## BRANO DI LETTURA:
"""

In questa ricerca di una forma funzionale moderna si sta appunto compiendo una sintesi nuova di quanto la tecnica sanitaria ha analizzata fino ad oggi.
Ieri si e’ studiato e precisato che cosa e quanto serva al malato: oggi si sta concludendo come deve essere distribuito e come deve funzionare il moderno ospedale.
E qui tra la distribuzione tipica a padiglioni e quella più moderna (potremmo dire americana) dell’edificio a blocco unico, non v’e’ dubbio che e’ proprio quest’ultima che, oltre per i piccoli organismo ospedalieri, si va affermando anche per quelli di media grandezza.
I recenti concorsi per l’Ospedale di Viterbo e di Modena lo confermano e lo conferma anche quello più recente per l’Ospedale di Bolzano.
Qui il programma di concorso chiedeva lo studio di un centro ospedaliero completo: circa 900 posti letto fra degenti e personale, tutte le specialità mediche e chirurgiche, ospedale sanatoriale, ospedale per le malattie infettive.
Qualcuno dei nove concorrenti ha tentato il tipo a padiglione; ma la maggior parte ha svolto il progetto o su schemi intermedi, o addirittura sullo schema compatto della costruzione a blocco unico.
E quest’ultimo tipo ha finito per prevalere portando al primo posto il progetto redatto dall’arch. Ettore Rossi (motto): “Se indietreggio, uccidetemi”, il quale ha assegnato due distinti edifici all’Ospedale Sanatoriale e a quello per le malattie infettive, concentrando invece in un edificio unico di sette piani tutte le specialità mediche e chirurgiche.
Lo schema planimetrico dell’edificio e’ impostato su di una forma a doppi T, con braccia disuguali, con le due braccia principali a leggera curva, esposte verso Sud, contenenti le sale di degenza, e le due braccia minori contenenti in generale gli Istituti ed i servizi di cura.
Questa forma planimetrica molto moderna e tipica non ha mai ricevuto ancora in Italia una formulazione precisa e serrata come in questo progetto dell’arch. Ettore Rossi.
L’ospedale e’ diviso in tre zone, chiaramente individuabili: zona di degenza, zona di ricerca e cura, servizi.
I servizi sono distribuiti di massima al pianterreno e ciascuno servizio specifico fa nucleo a sé con traffici propri e indipendenti.
Ogni piano possiede un nucleo di servizio generale, disposto in posizione centrale rispetto alla zona servita, ma ben distinto tanto che il traffico dei servizi generali si svolge internamente al corpo, restando connesso con il corridoio di degenza attraverso un’unica porta.

"""

## VOCI FORNITE:
"""

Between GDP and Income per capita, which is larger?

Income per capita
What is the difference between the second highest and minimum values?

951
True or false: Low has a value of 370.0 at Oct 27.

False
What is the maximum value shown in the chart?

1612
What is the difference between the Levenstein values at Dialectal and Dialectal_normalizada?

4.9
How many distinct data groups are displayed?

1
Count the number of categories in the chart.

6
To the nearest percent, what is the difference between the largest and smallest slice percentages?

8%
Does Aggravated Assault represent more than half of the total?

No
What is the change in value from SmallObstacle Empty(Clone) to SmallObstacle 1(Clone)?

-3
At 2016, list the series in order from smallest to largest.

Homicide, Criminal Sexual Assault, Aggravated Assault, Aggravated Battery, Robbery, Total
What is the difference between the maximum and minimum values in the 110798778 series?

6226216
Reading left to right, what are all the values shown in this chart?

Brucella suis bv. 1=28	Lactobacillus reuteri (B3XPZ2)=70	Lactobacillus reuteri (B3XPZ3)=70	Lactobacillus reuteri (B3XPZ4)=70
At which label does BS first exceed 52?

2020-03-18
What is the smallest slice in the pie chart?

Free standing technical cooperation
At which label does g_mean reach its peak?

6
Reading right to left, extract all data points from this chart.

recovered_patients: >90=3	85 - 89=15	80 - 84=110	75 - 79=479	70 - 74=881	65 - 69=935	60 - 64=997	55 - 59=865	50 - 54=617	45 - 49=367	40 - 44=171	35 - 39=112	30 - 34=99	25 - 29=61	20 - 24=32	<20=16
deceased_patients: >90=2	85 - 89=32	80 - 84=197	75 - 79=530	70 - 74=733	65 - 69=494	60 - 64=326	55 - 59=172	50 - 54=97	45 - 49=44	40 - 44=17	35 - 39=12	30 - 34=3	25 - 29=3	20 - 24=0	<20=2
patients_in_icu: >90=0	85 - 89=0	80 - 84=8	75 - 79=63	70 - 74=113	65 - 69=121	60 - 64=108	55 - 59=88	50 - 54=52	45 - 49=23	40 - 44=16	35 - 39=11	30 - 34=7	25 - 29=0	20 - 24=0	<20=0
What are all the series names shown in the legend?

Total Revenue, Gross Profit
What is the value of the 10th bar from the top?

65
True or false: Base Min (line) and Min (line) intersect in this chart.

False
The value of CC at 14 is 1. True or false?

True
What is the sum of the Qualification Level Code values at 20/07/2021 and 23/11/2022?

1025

"""

## ESERCIZI PROPOSTI:
1. Trascrivi dal brano tutto il passo che va da "Questa forma planimetrica" fino a "attraverso un’unica porta.".
2. Secondo il brano, di quanti piani è l'edificio unico in cui il progetto di Ettore Rossi concentra tutte le specialità mediche e chirurgiche?
3. Traduci in inglese questa frase del brano: "L’ospedale e’ diviso in tre zone, chiaramente individuabili: zona di degenza, zona di ricerca e cura, servizi."

## SOLUZIONI PER ESERCIZIO:
1.
Questa forma planimetrica molto moderna e tipica non ha mai ricevuto ancora in Italia una formulazione precisa e serrata come in questo progetto dell’arch. Ettore Rossi.
L’ospedale e’ diviso in tre zone, chiaramente individuabili: zona di degenza, zona di ricerca e cura, servizi.
I servizi sono distribuiti di massima al pianterreno e ciascuno servizio specifico fa nucleo a sé con traffici propri e indipendenti.
Ogni piano possiede un nucleo di servizio generale, disposto in posizione centrale rispetto alla zona servita, ma ben distinto tanto che il traffico dei servizi generali si svolge internamente al corpo, restando connesso con il corridoio di degenza attraverso un’unica porta.

2. Di sette piani.

3. The hospital is divided into three clearly identifiable zones: the inpatient zone, the research and treatment zone, and services.